I like history, I like politics and I like theatre. I had good reason to think that Danton’s Death at the National Theatre, combining all of these things and chucking in a South Bank debut for superstar director Michael Grandage (he’s so hot right now), would be an excellent evening’s entertainment. It’s funny how things turn out.
It’s hard to know where to begin with this productions’s problems. On entering the Olivier, the dull set – comprised of massive grey flats with four doors on the lower level and a walkway above – fails to fill the whole stage and that pretty much sets the tone of the piece. Minimal props and furniture come on from time to time but there’s no effort to create any real sense of place. The focus, we are to understand, is on the actors and the text.
Those actors are led, nominally, by Toby Stephens as Danton; he seems to be very uncomfortable on stage. His weak voice could barely be heard from the front row of the circle and he seemed so languid I wondered if Danton’s titular death was supposed to have been caused by ennui. The rest of the company run the gamut from school play style monotonous recitation to pantoesque lip-smacking villainy. The dissonance in performance style didn’t seem especially surprising since the cast seemed mainly to be meeting each other for the first time ever on stage. The only person to come away with any credit is Elliot Levey, whose Robespierre is the sole character to leave any sort of impression at all. He speaks the lines as though he understands them, and tries to find a coherent personality to bring them together. His singular success makes it all the more of a shame that he leaves the play halfway through never to be seen or heard from again.

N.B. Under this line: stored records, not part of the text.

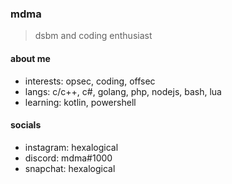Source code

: ### mdma

> dsbm and coding enthusiast

#### about me
- interests: opsec, coding, offsec
- langs: c/c++, c#, golang, php, nodejs, bash, lua
- learning: kotlin, powershell

#### socials
- instagram: hexalogical
- discord: mdma#1000
- snapchat: hexalogical

<img alt="" src="https://thumbs.gfycat.com/WindyOblongImpala-size_restricted.gif">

The disappearing Robespierre is one of the problems which can’t be laid solely at the feet of the production. This is apparently the third production of Danton’s Death at the National and, frankly, the mind boggles. It is, in its latest incarnation, a terrible, terrible play. The protagonist is utterly unsympathetic – he is first introduced cheating on his wife and spends most of the time insisting that no-one will arrest him because he’s just so bloody brilliant – and there’s absolutely nothing in the way of a coherently constructed narrative. Events just happen, people wander in and out of importance and focus and it never finds a comfortable balance between the personal, the political and the historical which makes every aspect of it completely unmoving. There’s no sweep of history but neither are we induced to care a jot for any individual. There’s little in the way of dialogue and argument; there’s a great deal in the way of random speechifying which invariably seems unmotivated by anything else which is happening.

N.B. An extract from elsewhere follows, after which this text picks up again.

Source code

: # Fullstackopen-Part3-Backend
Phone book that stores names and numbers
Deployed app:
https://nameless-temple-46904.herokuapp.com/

If the roles for men range from the dull to the anonymous, the roles for women go from the embarrassing to the offensive. Wives are wheeled on to be supportive, quietly, and a prostitute gets a long speech explaining why she loves what she does and how it’s an honour to serve. A maid gets no lines but is sent out to report on what the people on the street are saying (twice), but we never hear what she discovers. It culminates in a character whom we’ve only seen once or twice before suddenly getting a long, lunatic monologue addressed to her husband (one of two fairly similar looking mates of Danton; it was hard to care or remember which) which was genuinely excruciating to watch.
The production is played without an interval and it’s not hard to imagine why; even so, despite being less than two hours long it felt like one of the longest evenings of my life. Sitting through to the end one is rewarded with the only worthwhile event of the whole play: actual beheading, live onstage! By the time it comes around, though, the only feelings to be mustered are curiosity at how it’s done, and tentative joy at the thought it might all soon be over. As high points go it’s too little too late, and doesn’t stop Danton’s Death being comfortably the worst thing I’ve ever seen in the Olivier (and I say that as a veteran of both the Stephen Rea Cyrano de Bergerac and the recent revival of Once in a Lifetime).